I am rambling a lot today. Its probably hormones and the fact that I'm listening to Death Cab for Cutie. It's nice to let go of everything i've been holding in for a little while. Maybe I will make a habit of this writing thing.
25th-Oct-2010 03:26 pm(no subject)
just not cricket
 You never post on your livejournal! =p
25th-Jul-2010 07:28 pm - Lists
just not cricket
 I totally did everything on my list today. It was super exciting. I made a list and did everything i was supposed to do.

CRAZY!
25th-Jul-2010 05:49 pm - Sailing and stuff
just not cricket
Its been a while since i've really written in this and even longer since i've written anything very long.
I've had a busy first half of 2010.
Tori got engaged and is getting married in October.
Michelle got engaged, Alex got engaged. Being Tori and Alex's weddings is stressing me out a little.
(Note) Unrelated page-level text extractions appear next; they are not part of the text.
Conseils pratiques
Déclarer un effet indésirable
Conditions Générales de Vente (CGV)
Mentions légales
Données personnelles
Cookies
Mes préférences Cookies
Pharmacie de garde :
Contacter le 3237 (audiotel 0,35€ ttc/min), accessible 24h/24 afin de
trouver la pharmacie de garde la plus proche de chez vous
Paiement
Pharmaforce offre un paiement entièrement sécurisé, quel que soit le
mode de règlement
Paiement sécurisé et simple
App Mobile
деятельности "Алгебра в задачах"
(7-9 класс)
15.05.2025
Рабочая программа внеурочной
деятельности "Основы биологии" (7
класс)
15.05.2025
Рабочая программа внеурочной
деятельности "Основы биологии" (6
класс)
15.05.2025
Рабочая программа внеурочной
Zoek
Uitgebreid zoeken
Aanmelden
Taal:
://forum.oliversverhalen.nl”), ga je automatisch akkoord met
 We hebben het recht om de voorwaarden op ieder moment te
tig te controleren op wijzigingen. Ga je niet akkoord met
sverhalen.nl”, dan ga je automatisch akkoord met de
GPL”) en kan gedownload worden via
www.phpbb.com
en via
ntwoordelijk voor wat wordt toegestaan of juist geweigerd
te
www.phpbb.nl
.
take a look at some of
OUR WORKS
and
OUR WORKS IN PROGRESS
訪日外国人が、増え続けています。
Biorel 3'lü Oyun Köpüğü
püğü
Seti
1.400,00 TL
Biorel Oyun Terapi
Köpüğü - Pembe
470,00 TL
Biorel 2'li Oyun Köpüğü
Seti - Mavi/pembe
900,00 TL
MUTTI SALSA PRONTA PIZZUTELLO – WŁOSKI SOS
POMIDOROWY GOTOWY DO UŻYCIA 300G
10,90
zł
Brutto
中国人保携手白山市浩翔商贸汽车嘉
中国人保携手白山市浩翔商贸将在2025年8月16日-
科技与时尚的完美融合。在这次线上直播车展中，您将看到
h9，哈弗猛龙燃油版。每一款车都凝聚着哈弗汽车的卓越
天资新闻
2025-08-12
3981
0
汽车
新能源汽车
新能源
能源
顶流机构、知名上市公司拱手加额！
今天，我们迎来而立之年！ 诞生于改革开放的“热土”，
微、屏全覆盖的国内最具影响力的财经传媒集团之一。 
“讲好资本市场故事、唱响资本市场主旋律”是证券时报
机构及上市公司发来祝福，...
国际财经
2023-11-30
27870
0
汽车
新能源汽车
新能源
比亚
Not because i'm not happy and excited for them, I just feel like my life is so far ahead of me sometimes. I'm not ready to be this old. As a result i think i am running away. I'm not staying in contact with Alex like a should. I really need to call her and help her with stuff. Ugg. I'm such a bad friend sometimes. 
I told Tori last night that I think I have commitment issues. She laughed at me for like 10 minutes. I guess i do.  =D 
Tori is leaving me for the Air Force soon. No Fair. I am allowed to leave her to have sailing adventures but she shouldn't be allowed to leave me. *sigh*

I love sailing! Being on the Niagara this summer has been awesome. It has been a crazy amount of work this summer. So much harder then last year. But at the end of the day when you fall into your hammock it's so satisfying to know you really did something. Working on the ship is purposeful, exhausting, but you always have such a concrete reward. Everything done is done for the better of the ship. It just creates a sense of community and friendship because everyone is working for everyone else.

Ship.
Shipmate.
Self. 
19th-Dec-2009 02:49 am(no subject)
just not cricket
It's always just when a chappie is feeling particularly top-hole, and more than usually braced with things in general that Fate sneaks up
behind him with a bit of lead piping.
2nd-Nov-2009 07:53 pm - I love my dad
just not cricket
Everything she sees
she says she wants.
Everything she wants
I see she gets.

That's my daughter in the water
everything she owns I bought her
Everything she owns.
That's my daughter in the water,
everything she knows I taught her.
Everything she knows.

Everything I say
she takes to heart.
Everything she takes
she takes apart.

That's my daughter in the water
every time she fell I caught her.
Every time she fell.
That's my daughter in the water,
I lost every time I fought her.
Find More lyrics at www.sweetslyrics.com
I lost every time.

Every time she blinks
she strikes somebody blind.
Everything she thinks
blows her tiny mind.
That's my daughter in the water,
who'd have ever thought her?
Who'd have ever thought?
That's my daughter in the water,
I lost everytime I fought her
Yea, I lost every time.

I really love this song. I makes me all sentimental over the times I've spent with my dad. So I called my dad and we talked for like and hour. And at the end i told him that I had been listening to a father daughter song that had made me think of him and that was why I had called. We agreed that there were many such songs and he said "of course including the classic daughter in the water song"


We are obviously psychic and awesome.